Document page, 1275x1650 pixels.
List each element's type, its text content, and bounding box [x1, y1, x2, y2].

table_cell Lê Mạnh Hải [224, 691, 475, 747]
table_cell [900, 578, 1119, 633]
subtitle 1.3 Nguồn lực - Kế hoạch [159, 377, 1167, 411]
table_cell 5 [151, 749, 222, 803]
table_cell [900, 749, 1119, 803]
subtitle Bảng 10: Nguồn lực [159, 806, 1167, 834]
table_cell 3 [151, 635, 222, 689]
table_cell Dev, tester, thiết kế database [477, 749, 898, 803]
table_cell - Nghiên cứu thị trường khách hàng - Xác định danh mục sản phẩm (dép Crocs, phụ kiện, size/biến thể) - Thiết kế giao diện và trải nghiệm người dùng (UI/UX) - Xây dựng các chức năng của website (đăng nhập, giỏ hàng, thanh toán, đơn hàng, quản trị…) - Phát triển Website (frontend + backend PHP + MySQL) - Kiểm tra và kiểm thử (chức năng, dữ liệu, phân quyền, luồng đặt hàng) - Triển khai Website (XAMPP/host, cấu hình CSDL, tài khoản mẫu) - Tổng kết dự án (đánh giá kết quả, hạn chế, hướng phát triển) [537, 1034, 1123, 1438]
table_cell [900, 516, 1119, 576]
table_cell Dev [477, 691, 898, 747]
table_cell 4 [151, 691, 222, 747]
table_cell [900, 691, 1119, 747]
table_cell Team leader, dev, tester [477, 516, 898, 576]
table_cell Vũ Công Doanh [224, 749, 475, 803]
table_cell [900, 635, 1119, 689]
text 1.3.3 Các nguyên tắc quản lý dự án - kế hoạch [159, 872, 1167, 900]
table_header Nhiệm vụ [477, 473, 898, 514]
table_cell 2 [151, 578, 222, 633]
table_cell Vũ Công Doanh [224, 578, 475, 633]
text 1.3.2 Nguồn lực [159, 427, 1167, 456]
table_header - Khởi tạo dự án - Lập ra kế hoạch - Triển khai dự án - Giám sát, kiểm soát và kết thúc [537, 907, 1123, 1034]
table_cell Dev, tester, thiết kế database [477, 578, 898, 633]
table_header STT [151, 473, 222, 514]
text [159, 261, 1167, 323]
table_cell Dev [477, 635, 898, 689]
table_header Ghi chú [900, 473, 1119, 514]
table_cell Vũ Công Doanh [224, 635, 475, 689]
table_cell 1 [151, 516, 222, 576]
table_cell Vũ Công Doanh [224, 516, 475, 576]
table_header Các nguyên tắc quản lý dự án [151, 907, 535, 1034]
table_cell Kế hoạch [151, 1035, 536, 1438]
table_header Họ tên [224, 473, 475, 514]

+ + +

• _Directions_: The answer should consist only of the lines from the one with "text [159, 261, 1167, 323]" to the final line of the records above, retyped word for word.

• _Response below_:
text [159, 261, 1167, 323]
table_cell Dev [477, 635, 898, 689]
table_header Ghi chú [900, 473, 1119, 514]
table_cell Vũ Công Doanh [224, 635, 475, 689]
table_cell 1 [151, 516, 222, 576]
table_cell Vũ Công Doanh [224, 516, 475, 576]
table_header Các nguyên tắc quản lý dự án [151, 907, 535, 1034]
table_cell Kế hoạch [151, 1035, 536, 1438]
table_header Họ tên [224, 473, 475, 514]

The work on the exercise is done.